So you’ve got 24 hours in Boston. The first night was spent indulging your little nerds at Car Talk Plaza and the Museum of Science. With one morning left to explore a city in which, by all rights, you could easily spend a week just tackling the most famous of spots, you have some tough choices to make.
Compound that with the fact that your travel-mates are 10 and 13 years old and the decision-making process becomes… convoluted. And that’s before you toss in the practical aspects of navigating the city itself and still get yourself to a campsite in Concord by that afternoon.
That’s how we found ourselves spending our one night in Boston surrounded by acres of drying tent fabric while we sorted out our plan for the following morning. After much debate, our plans amounted to two stops before high-tailing it out of Boston…
George discovered the Mary Baker Eddy Library Mapparium while browsing the brochure stand in the hotel lobby. My little geography nut had his heart set on visiting and it seemed a great choice for road-schoolers.
The Mapparium is basically a giant, inverted glass globe created in 1935. Visitors can talk a walk back in time to see the world map as it existed then by walking across a bridge to view it from the center. The light and color is nothing short of stunning in this three-story masterpiece. Because of it’s shape and construction, the Mapparium has the added intrigue of unique acoustics that make it both a whispering gallery at the edges and an amplifier in the center. It’s truly a marvel of history, geography, art, and science all rolled into one.
Photography isn’t allowed in the Mapparium itself so I don’t have any to share with you but be sure to check out the photo gallery at the Mary Baker Eddy Library website to get a feel for this worthwhile Boston stop.
With George’s geography desire sated, it was time to move on.

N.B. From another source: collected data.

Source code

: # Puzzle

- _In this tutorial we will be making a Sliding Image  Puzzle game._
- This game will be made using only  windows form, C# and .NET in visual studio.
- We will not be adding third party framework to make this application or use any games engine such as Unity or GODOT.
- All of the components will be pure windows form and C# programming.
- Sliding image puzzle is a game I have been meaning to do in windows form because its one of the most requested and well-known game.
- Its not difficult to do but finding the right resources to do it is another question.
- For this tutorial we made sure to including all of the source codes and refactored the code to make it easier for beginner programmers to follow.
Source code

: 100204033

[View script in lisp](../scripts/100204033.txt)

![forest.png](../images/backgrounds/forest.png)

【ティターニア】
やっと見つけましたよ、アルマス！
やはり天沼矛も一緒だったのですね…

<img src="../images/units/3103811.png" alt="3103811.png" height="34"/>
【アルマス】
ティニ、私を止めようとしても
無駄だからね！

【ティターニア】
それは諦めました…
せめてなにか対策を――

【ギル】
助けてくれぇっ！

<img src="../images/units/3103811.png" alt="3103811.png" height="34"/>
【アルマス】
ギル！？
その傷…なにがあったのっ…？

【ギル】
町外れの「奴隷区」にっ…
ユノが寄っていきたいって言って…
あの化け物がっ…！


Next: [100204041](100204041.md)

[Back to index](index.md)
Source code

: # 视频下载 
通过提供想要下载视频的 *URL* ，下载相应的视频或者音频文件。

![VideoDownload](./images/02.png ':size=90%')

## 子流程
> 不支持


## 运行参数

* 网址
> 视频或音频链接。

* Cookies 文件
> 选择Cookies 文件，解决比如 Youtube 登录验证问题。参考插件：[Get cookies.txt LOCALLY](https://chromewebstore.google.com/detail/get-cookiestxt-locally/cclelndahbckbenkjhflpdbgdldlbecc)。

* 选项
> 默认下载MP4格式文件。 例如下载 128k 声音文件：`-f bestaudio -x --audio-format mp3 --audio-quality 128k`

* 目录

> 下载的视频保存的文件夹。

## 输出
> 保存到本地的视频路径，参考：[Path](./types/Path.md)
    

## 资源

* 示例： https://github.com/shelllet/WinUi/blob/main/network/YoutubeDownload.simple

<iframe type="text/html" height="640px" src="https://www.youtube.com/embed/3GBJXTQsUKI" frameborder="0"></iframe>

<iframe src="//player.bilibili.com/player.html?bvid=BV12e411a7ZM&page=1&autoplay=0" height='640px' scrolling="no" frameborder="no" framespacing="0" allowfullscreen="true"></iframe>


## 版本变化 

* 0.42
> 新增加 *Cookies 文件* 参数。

Being from Atlanta, Fred and George are pretty much saturated with Civil War information. As we all know, Boston has a slew of offerings with regard to American Revolution history so this was our chance to branch out. But with so many choices and only time for one, it was a tough call. Knowing we’d be getting more Revolution action in the calmer environs of Concord, we opted for something we couldn’t get there, the U.S.S. Constitution.
Fred and George aren’t necessarily ship buffs but of all the places we had to choose from, it seemed like this one would hold their interest most. Having heard about the ship through our favorite American history book series ( – Amazon), I was hoping they’d connect with seeing it in person as they often do when they get real, impactful road-schooling experiences.
Having actually had a rare day of successful travel on this expedition, we were feeling giddy about our next stop and the possibilities that awaited us in Concord. So we set off westward to make camp at a private campground. I’ve not had much success in this arena but with no other campground options, we really had no choice but to give it a shot.
On the way there, we stopped in Concord for lunch and to get a feel for the area. The small-town, New England coziness was like a warm blanket after the frenetic vibe of Boston. It felt like a movie scene with the walkable tree-lined streets, friendly locals, and charming shops. We stopped for ice cream, book shop buys, visitor center information… we were entirely transported from the difficulty of the previous weeks of travel.
After our leisurely time in downtown Concord, we set off to resupply our food stores, pick up a few geocaches, and get settled in at camp.
It’s amazing what you can do in 24 hours when things are going well.